One cannot help but be struck by a sense of excitement upon entering The Old Vic and setting eyes on the set for the The Duchess of Malfi staging. It is a towering, multi-level creation: part cathedral; part Italian castello. The air is heavy with the smell of incense; the stage is, quite literally, set for a drama of exaggerated proportions.
It would be almost impossible to stage John Webster's The Duchess of Malfi without a sense of overstatement and slight farce. Webster was, after all, known in his day for his crudity and obsession with blood and guts. The Old Vic's dramatisation makes no attempt to tone this down. Its characterisation may veer sometimes towards the comical, but this mitigates what is otherwise an unrelenting and unapologetic tragedy.
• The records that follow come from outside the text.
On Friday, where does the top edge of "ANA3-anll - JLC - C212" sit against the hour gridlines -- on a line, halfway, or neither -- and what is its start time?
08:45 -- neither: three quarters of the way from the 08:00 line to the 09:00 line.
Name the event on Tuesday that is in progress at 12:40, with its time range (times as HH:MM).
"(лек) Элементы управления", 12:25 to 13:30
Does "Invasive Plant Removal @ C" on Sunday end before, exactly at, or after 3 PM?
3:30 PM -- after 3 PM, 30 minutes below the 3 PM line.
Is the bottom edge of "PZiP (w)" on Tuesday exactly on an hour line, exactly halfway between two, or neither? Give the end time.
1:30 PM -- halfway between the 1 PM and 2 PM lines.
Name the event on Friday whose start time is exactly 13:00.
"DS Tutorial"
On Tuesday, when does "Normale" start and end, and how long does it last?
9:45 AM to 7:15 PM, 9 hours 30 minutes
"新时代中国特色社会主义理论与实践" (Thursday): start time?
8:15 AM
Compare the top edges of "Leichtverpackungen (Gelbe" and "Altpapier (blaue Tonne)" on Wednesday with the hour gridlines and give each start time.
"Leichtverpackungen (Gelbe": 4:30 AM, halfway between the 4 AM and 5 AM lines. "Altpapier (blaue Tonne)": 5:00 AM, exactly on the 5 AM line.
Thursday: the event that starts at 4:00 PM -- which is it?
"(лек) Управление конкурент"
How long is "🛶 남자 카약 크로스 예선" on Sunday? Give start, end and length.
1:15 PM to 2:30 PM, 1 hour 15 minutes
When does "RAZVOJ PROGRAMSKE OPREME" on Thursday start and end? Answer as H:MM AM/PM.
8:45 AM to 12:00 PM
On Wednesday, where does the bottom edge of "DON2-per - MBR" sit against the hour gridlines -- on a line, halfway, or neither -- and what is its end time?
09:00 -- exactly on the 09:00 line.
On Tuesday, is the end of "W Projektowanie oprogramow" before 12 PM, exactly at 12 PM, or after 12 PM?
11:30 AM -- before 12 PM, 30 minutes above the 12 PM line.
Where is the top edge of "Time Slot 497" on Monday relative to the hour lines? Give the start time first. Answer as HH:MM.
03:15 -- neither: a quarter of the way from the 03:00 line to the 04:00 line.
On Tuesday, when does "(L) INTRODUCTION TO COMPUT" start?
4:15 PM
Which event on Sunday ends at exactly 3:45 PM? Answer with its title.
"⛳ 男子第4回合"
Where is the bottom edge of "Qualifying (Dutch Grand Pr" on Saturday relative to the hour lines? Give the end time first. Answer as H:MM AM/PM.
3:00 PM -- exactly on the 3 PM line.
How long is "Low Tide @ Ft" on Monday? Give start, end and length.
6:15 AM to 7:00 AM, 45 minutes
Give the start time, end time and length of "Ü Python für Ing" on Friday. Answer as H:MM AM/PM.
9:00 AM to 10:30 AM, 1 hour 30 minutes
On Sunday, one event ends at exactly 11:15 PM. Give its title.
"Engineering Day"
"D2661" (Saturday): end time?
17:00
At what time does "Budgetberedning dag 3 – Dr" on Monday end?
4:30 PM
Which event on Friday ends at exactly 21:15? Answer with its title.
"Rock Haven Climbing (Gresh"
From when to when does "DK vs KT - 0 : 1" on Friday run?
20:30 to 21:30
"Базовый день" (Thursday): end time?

The play starts with an eerie, candle lit masked dance in the home of the Duchess of Malfi, played by Eve Best. Best plays the role beautifully, as convincing as the joyous newlywed as she then is as the tragic, helpless heroine. Her two brothers, the Cardinal played by Finbar Lynch and Ferdinand by Harry Lloyd, both achieve what is required of them; a sinister, debased double-act, whose machinations are utterly compelling to watch. Unfortunately, many of the supporting cast fail to match the quality displayed by the main protagonists, as become noticeably apparent as the body count rose. However, even in death, Webster ensured that his lead characters continued to hold the audience's attention, allowing for any weak acting to be quickly forgiven.
This is not a play for the faint-hearted. Scenes of a rather sexual nature, plus some fairly gruesome props, could make for an uncomfortable three hours if you prefer your drama gentle and pared back. Those seeking an evening to remember will not be disappointed.